---------- Текст для чтения

Добавить в цитаты Настройки чтения

Страница 60 из 69

Той же осенью 1923 г., в ноябре, Есенин попал в крайне неприятную и даже опасную, если учесть судьбу Ганина, историю.

Поэт объяснялся так:

“По дороге из редакции я, Клычков, Орешин и Ганин зашли в пивную. В разговоре мы касались исключительно литературы, причем говорили, что зачем в русскую литературу лезут еврейские и другие национальные литераторы, в то время, когда мы, русские литераторы, зная лучше язык и быт русского народа, можем правильно отражать революционный быт. К нашему разговору стал прислушиваться рядом сидящий тип, выставив нахально ухо. Заметя это, я сказал: “Дай ему в ухо пивом”. После чего гражданин этот встал и ушел. Через некоторое время он вернулся в сопровож­дении милиционера и, указав на нас, сказал, “что это контрреволюционеры”. ...По дороге в милицию я сказал, что этот тип клеветник и что такую сволочь надо избить. На это со стороны неизвестного гражданина последовало: вот он, сразу видно, что русский хам-мужик, на это я ему ответил: “А ты жидовская морда”.

На четырех поэтов (Есенина, Клычкова, Орешина и Ганина) завели уголовное дело по обвинению в антисемитизме. На громком процессе в товарищеском суде (вероятно, отголоски судебного заседания доходили до Булгакова) вынесли общественное порицание.

Есенина положили в профилакторий для нервнобольных.

Из восстановленной рукописи “Копыто инженера” (1928 г.). Сцена появления Иванушки в Грибоедове:

“— Я вот иконку булавочкой прицепил к телу... Так и надо мне... Так мне! — кричал Иванушка, — Кровушку выпустить... Я господа нашего Христа истоптал сапожищами... Кайтесь, православные! — возопил Иванушка, — кайтесь!.. он в Москве; с учениями ложными... с бородкой дьявольской...”; “— Товарищ Бездомный, — сказала ласково рожа в очень коротких штанах, — вы, видимо, переутомились.

— Ты... — заговорил Иванушка, и повернулся к нему, и в глазах его вновь загорелся фанатический огонь. — Ты, — повторил он с ненавистью, — распял Господа нашего Христа, вот что!

Толпа внимала.

— Да, — убедительно и твердо проговорил Иванушка, сверкнув глазами. — Узнал. Игемона секретарь. На лимфостратоне протокол игемону подсунул! Ты секретарь синедрионский, вот кто! — Физиономия любителя гольфа меняла цвет в течение этого краткого монолога Иванушки, как у хамелеона... — Бейте, граждане, арамея! — вдруг взвыл Иванушка и, высоко подняв левой рукой четверговую свечечку, правой засветил неповинному в распятии любителю гольфа чудовищную плюху.

Краска вовсе сбежала с бледного лица, и он улегся на асфальте.

--------------------
---------- Содержимое набора данных

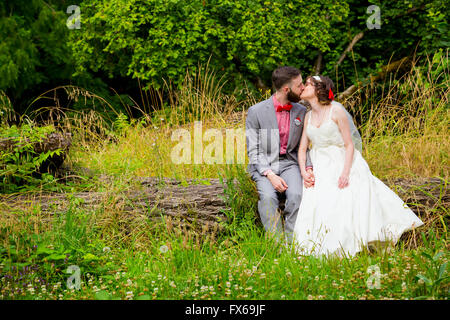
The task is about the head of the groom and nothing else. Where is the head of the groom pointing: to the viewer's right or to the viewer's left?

--------------------

Задание 1
Скопируйте без изменений фрагмент текста для чтения, начиная со слов «Есенина положили в» и заканчивая словами «вы, видимо, переутомились.».
Задание 2
Переведите на английский язык предложение из текста о Есенине: «На четырех поэтов (Есенина, Клычкова, Орешина и Ганина) завели уголовное дело по обвинению в антисемитизме.»

Окончательный ответ 1
Есенина положили в профилакторий для нервнобольных.

Из восстановленной рукописи “Копыто инженера” (1928 г.). Сцена появления Иванушки в Грибоедове:

“— Я вот иконку булавочкой прицепил к телу... Так и надо мне... Так мне! — кричал Иванушка, — Кровушку выпустить... Я господа нашего Христа истоптал сапожищами... Кайтесь, православные! — возопил Иванушка, — кайтесь!.. он в Москве; с учениями ложными... с бородкой дьявольской...”; “— Товарищ Бездомный, — сказала ласково рожа в очень коротких штанах, — вы, видимо, переутомились.

Окончательный ответ 2
A criminal case on charges of antisemitism was opened against the four poets (Yesenin, Klychkov, Oreshin, and Ganin).